→ **Data for this exercise**:

○ ○ ○ ○

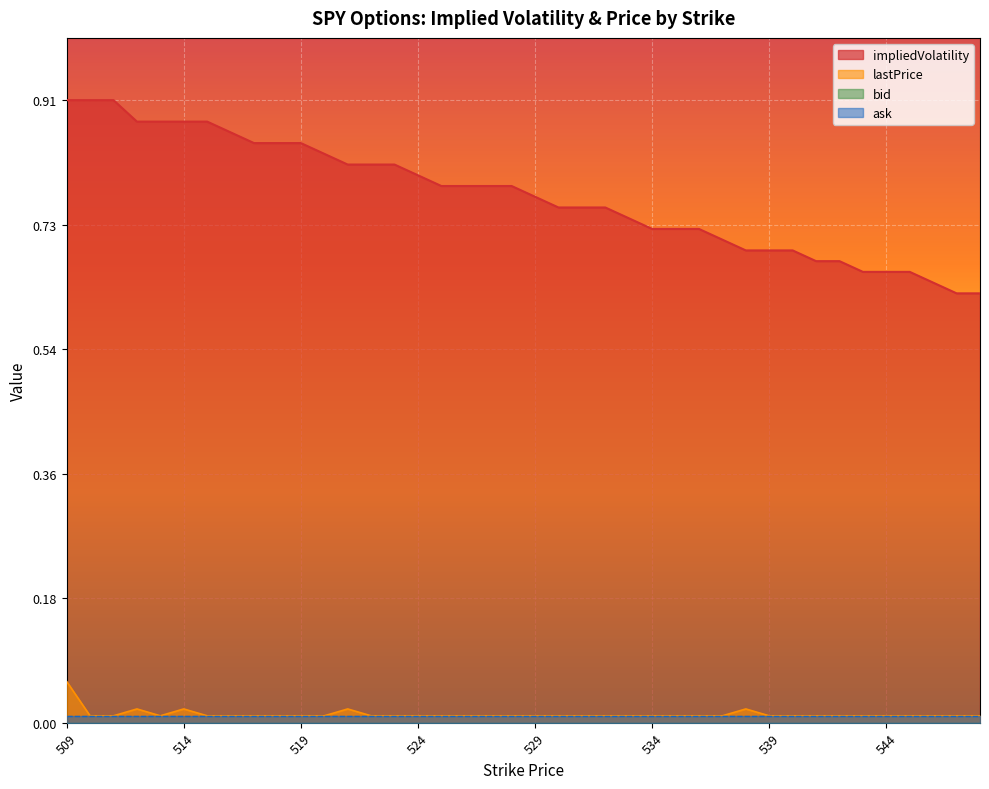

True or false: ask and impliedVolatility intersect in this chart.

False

○ ○ ○ ○

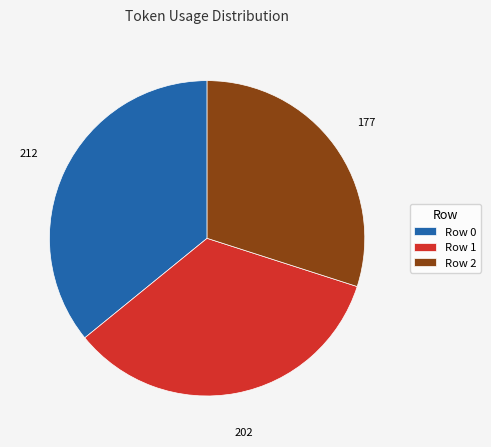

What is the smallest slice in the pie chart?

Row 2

○ ○ ○ ○

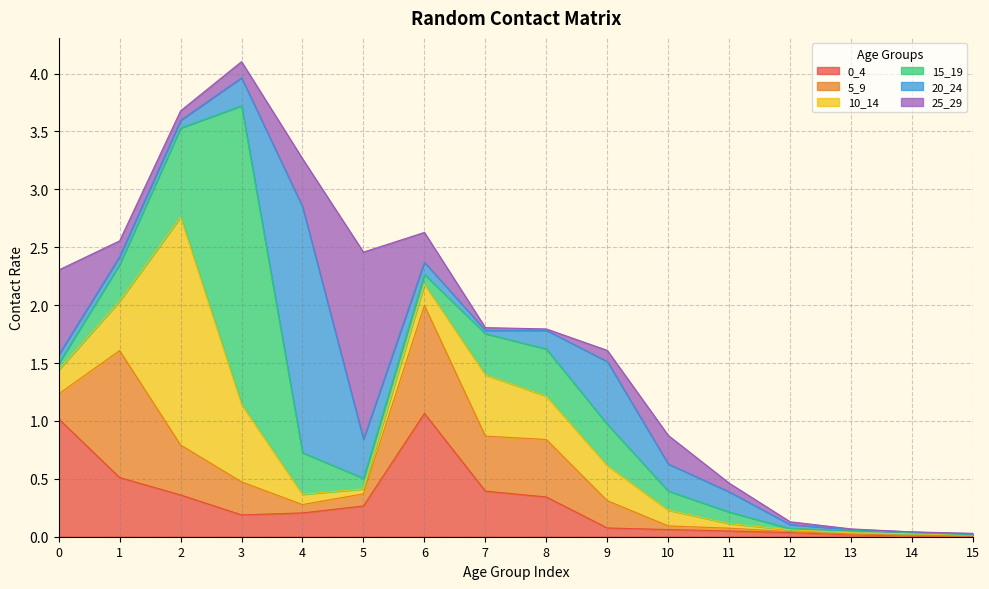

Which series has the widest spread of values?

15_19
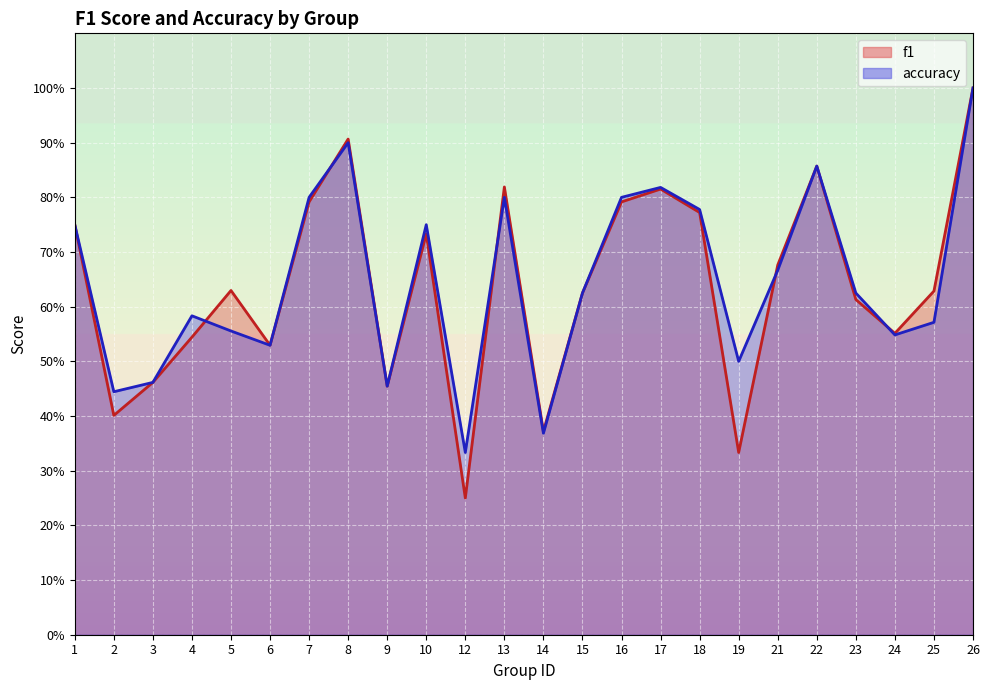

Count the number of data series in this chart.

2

○ ○ ○ ○

→ **The task**:
Count the lines in the records above that contain the string "chart", treating uppercase and lowercase letters as different, and give only the number.

→ **Response area**:
3